** SELECTED EXTRACT **
-- start --

Learn more about GraphQL playground in the documentation.

If you prefer to use to command line, there's two scripts, scripts/bookfind.sh and scripts/booksearch.sh you can use. Set the environment variable APPNAME to your applications name- you can find the application name with flyctl info.

What Happens Inside The Application

There are a number of parts of the server which are mostly defining the configuration of the packages used. apollo-server handles the web interactions, apollo-server-cache-redis is a component for that server which manages Redis as a general purpose cache and apollo-server-plugin-response-cache uses that cache for the particular job of caching responses from API requests.

When a query arrives at the ApolloServer, it is filtered through the GraphQL types definition typeDefs and then matched with resolvers defined in resolvers. Both define the endpoints in terms of GraphQL types - for parsing the query - and in terms of datasources where the query can be resolved.

In this case there are two queries, book and search. The resolvers definition maps each of these to the same RESTDataSource which is configured in books-api.js. It's there that the connection to the openlibrary.org REST API is defined.

-- end --

** ENTRIES SHOWN **

-- start --

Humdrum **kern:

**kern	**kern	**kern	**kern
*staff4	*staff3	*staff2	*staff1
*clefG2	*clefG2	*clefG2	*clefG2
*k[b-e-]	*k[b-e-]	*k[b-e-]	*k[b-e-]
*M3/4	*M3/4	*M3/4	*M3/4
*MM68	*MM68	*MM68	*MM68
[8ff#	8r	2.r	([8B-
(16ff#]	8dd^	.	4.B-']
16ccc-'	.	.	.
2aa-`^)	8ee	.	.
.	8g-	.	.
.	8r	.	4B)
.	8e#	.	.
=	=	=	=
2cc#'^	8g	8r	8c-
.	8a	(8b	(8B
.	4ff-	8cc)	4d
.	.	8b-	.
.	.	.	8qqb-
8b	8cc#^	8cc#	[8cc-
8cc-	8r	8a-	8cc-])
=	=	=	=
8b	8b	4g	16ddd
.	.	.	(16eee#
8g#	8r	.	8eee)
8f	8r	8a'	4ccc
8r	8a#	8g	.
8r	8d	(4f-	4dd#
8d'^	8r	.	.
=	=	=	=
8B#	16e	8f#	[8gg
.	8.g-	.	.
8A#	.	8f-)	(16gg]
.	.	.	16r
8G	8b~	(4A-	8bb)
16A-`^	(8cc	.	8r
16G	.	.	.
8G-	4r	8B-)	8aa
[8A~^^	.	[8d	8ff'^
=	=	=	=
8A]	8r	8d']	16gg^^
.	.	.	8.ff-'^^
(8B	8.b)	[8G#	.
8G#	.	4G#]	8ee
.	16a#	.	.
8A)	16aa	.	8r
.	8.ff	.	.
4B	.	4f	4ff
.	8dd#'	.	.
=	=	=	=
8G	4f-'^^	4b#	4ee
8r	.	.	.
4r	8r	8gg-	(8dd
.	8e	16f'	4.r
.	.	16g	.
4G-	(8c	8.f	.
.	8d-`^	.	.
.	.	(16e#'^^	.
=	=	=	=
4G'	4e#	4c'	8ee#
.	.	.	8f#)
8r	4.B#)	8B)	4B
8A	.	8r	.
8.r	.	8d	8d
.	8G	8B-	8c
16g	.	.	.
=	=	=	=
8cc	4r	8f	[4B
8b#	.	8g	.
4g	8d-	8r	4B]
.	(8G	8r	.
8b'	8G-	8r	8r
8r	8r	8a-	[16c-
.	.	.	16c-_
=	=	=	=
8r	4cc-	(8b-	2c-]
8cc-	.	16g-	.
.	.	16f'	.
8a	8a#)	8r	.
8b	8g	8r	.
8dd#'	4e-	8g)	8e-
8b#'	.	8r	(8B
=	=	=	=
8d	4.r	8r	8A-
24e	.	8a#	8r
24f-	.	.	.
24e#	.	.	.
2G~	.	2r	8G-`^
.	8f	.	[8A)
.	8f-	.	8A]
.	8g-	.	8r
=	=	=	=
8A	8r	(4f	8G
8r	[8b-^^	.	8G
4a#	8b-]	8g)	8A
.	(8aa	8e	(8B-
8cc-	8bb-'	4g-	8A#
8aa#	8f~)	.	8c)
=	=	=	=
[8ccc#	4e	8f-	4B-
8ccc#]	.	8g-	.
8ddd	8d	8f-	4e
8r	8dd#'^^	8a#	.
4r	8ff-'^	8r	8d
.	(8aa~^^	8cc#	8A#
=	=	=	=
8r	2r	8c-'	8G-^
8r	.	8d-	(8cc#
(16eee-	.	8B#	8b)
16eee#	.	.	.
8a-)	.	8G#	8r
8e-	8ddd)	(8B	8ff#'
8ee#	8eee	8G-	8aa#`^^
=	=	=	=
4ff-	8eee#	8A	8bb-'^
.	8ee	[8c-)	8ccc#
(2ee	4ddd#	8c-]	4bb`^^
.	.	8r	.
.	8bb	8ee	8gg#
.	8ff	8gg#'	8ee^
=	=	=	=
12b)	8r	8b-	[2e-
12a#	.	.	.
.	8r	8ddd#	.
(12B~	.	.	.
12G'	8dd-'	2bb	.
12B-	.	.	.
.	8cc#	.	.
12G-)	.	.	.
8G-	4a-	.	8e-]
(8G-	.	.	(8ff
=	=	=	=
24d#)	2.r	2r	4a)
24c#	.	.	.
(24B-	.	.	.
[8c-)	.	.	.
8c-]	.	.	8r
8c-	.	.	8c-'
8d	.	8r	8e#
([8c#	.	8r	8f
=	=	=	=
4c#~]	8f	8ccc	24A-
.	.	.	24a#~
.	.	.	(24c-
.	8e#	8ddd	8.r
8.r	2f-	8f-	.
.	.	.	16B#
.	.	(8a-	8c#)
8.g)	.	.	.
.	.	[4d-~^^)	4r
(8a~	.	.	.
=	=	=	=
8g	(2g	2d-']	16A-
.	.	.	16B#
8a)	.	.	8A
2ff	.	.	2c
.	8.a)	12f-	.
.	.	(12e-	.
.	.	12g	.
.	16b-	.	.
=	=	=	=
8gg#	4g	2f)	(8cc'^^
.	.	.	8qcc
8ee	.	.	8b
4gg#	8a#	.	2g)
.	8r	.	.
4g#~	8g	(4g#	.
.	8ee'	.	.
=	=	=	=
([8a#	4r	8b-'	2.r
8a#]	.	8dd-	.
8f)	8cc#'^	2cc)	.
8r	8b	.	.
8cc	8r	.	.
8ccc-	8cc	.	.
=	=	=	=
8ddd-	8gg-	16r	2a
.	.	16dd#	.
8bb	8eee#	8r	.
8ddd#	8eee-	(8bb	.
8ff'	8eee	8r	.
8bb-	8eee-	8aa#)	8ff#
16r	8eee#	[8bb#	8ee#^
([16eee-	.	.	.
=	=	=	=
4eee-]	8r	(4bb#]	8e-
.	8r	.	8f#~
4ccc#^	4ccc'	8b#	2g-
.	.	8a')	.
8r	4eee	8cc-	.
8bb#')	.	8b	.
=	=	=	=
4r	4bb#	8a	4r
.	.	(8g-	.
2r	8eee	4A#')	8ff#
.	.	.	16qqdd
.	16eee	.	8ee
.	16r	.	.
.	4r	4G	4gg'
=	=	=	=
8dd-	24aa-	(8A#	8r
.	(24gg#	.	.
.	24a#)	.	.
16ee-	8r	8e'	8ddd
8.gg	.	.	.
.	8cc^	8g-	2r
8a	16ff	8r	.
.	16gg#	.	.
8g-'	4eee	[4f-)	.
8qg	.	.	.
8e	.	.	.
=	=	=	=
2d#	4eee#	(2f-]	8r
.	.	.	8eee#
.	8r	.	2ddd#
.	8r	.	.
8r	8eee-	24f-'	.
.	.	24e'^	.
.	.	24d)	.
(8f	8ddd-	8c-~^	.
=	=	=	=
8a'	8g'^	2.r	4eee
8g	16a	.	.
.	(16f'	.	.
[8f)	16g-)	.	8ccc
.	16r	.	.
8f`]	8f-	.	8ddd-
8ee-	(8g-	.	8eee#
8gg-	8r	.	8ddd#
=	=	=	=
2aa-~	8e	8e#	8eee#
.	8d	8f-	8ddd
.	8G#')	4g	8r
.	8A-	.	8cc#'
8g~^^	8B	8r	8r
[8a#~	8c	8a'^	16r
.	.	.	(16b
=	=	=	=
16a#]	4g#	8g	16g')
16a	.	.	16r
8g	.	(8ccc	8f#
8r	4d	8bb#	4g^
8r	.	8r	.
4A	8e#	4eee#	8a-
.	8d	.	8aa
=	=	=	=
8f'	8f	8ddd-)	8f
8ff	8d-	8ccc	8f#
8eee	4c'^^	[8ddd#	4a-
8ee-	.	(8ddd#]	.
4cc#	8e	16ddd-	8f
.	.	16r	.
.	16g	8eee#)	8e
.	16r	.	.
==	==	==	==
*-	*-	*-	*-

-- end --

** TASK 1 **
In the GraphQL excerpt, which file configures the RESTDataSource that both queries map to?
** TASK 2 **
Translate this sentence from the GraphQL excerpt into Spanish: "In this case there are two queries, book and search."
** TASK 3 **
Set down the passage of the GraphQL excerpt running from "If you prefer" up to and including "from API requests.".

** WRITTEN RESPONSE 1 **
books-api.js

** WRITTEN RESPONSE 2 **
En este caso hay dos consultas, book y search.

** WRITTEN RESPONSE 3 **
If you prefer to use to command line, there's two scripts, scripts/bookfind.sh and scripts/booksearch.sh you can use. Set the environment variable APPNAME to your applications name- you can find the application name with flyctl info.

What Happens Inside The Application

There are a number of parts of the server which are mostly defining the configuration of the packages used. apollo-server handles the web interactions, apollo-server-cache-redis is a component for that server which manages Redis as a general purpose cache and apollo-server-plugin-response-cache uses that cache for the particular job of caching responses from API requests.